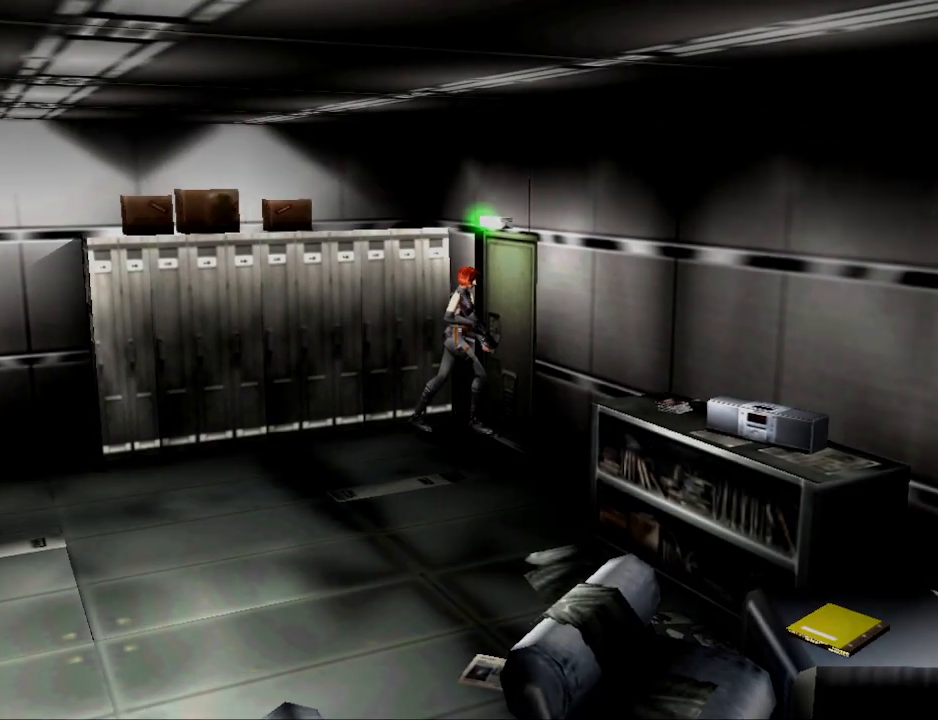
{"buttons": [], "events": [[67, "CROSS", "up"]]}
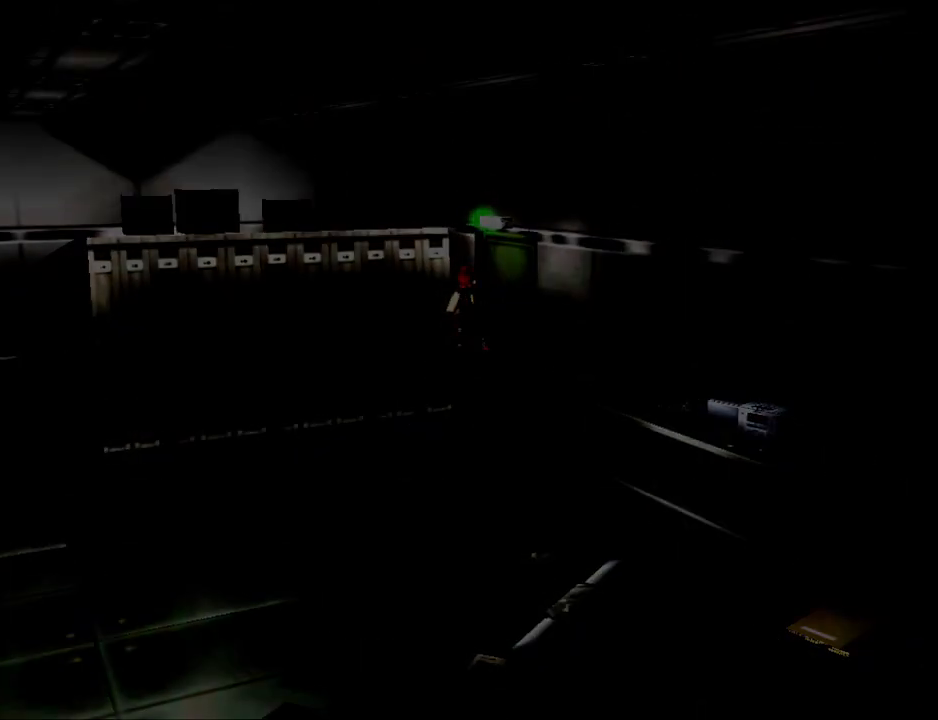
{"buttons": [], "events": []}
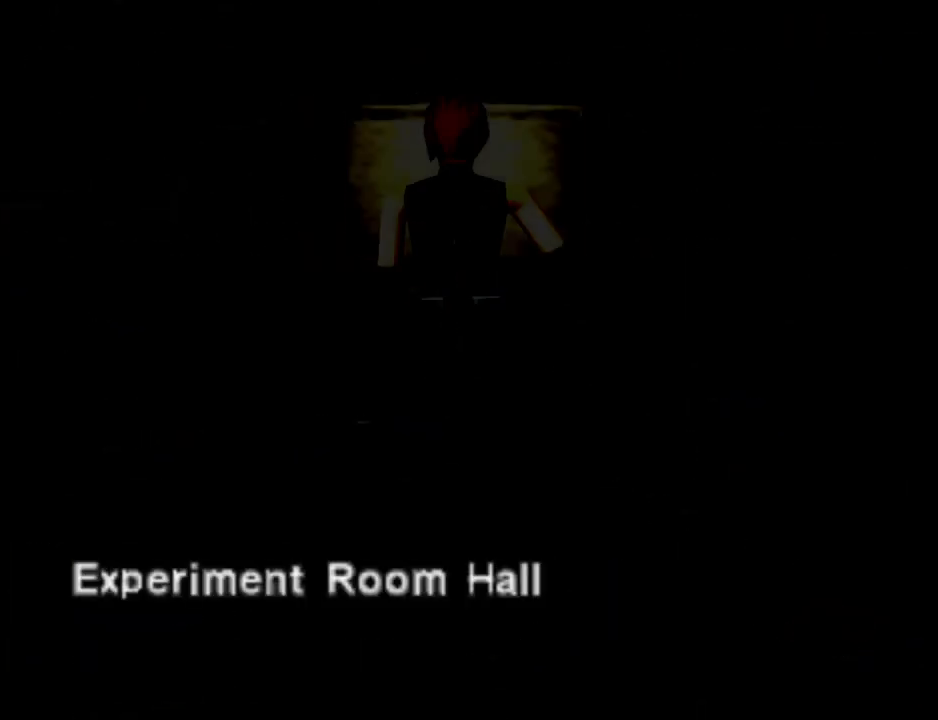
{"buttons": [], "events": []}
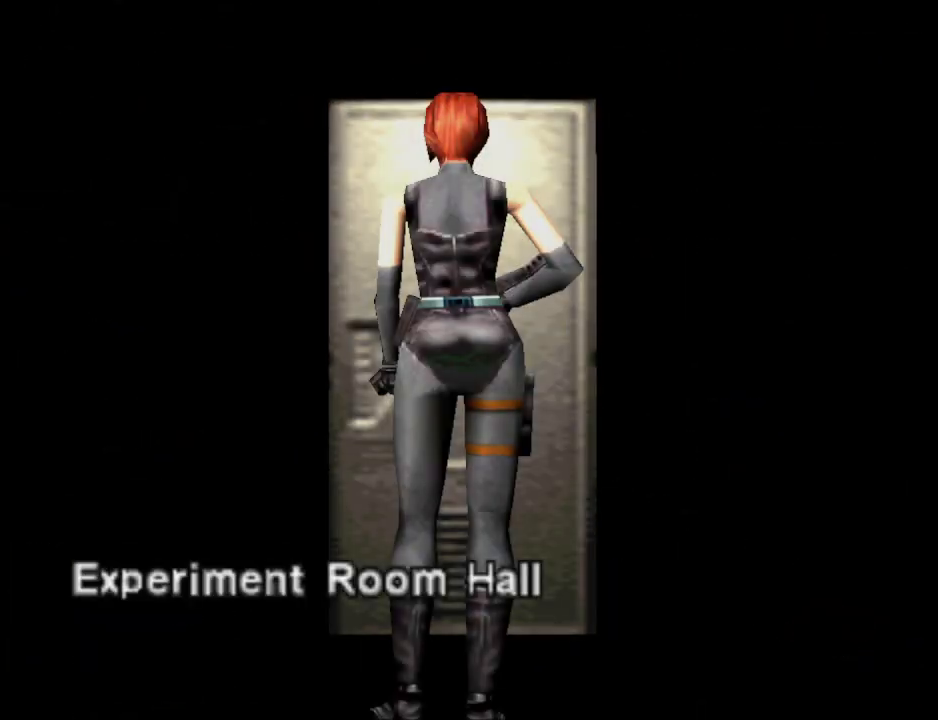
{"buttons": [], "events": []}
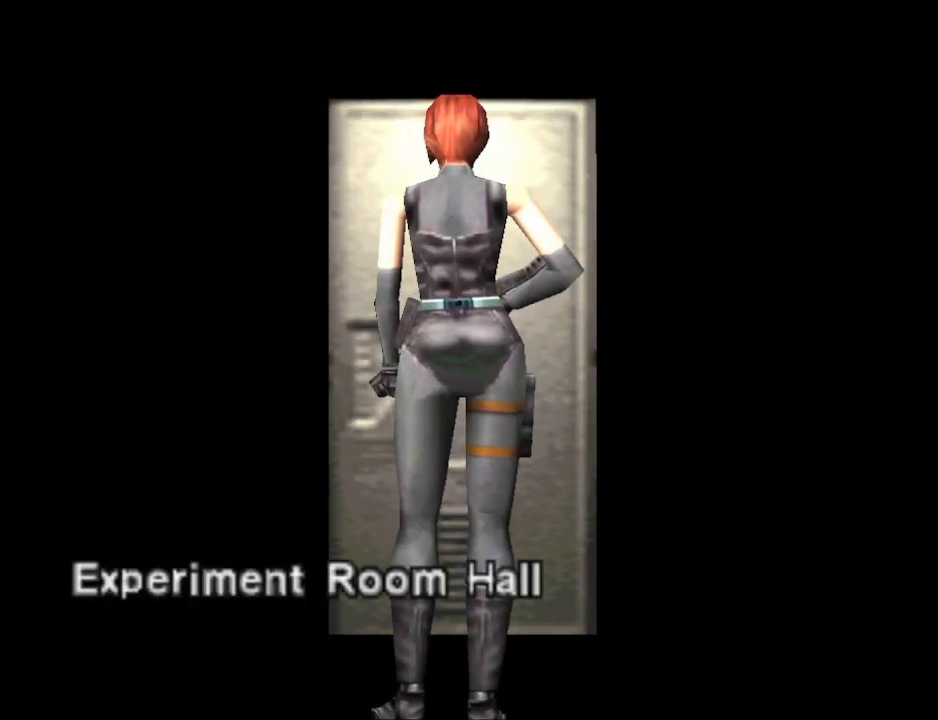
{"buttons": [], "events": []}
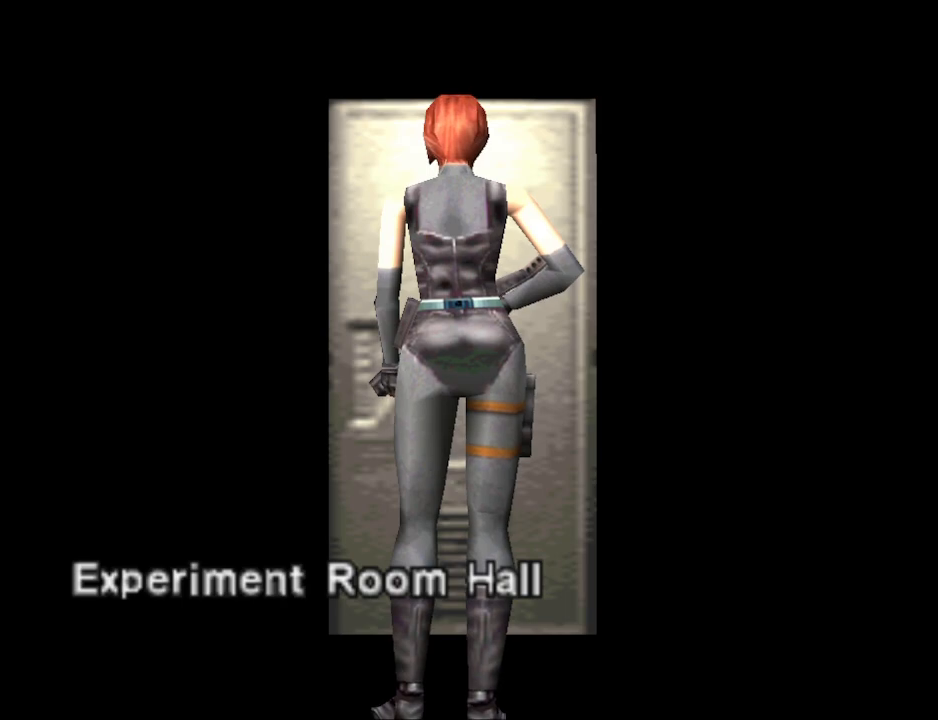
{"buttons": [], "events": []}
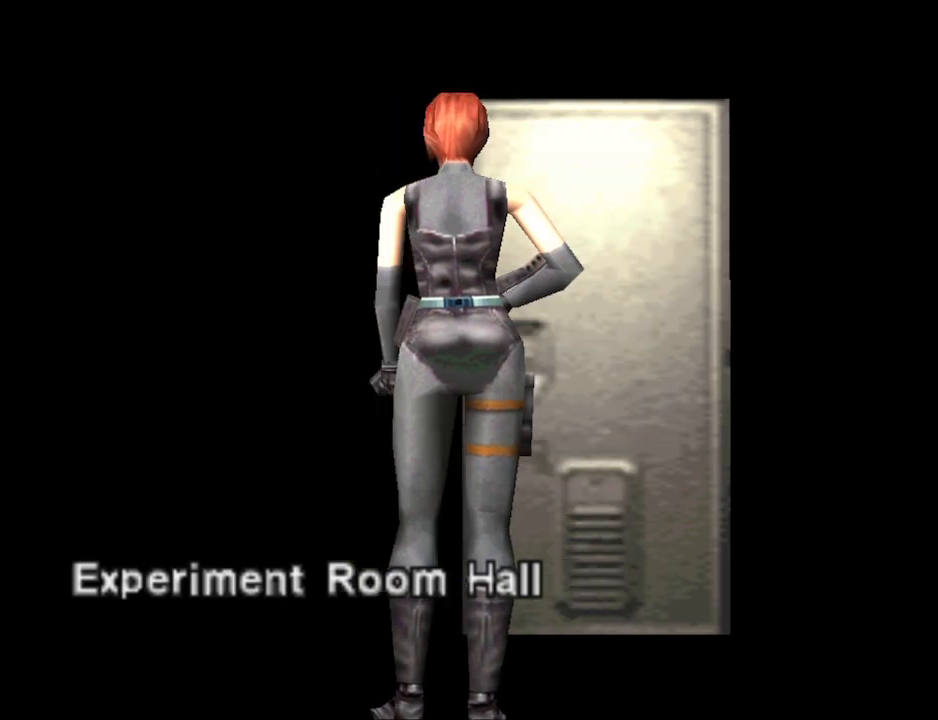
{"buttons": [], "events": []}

● ● ● ●

▸ TASK GOAL
Only an exact, picture-free copy of the entries counts as the answer.

▸ FINISHED EXERCISE
{"buttons": [], "events": [[67, "CROSS", "up"]]}
{"buttons": [], "events": []}
{"buttons": [], "events": []}
{"buttons": [], "events": []}
{"buttons": [], "events": []}
{"buttons": [], "events": []}
{"buttons": [], "events": []}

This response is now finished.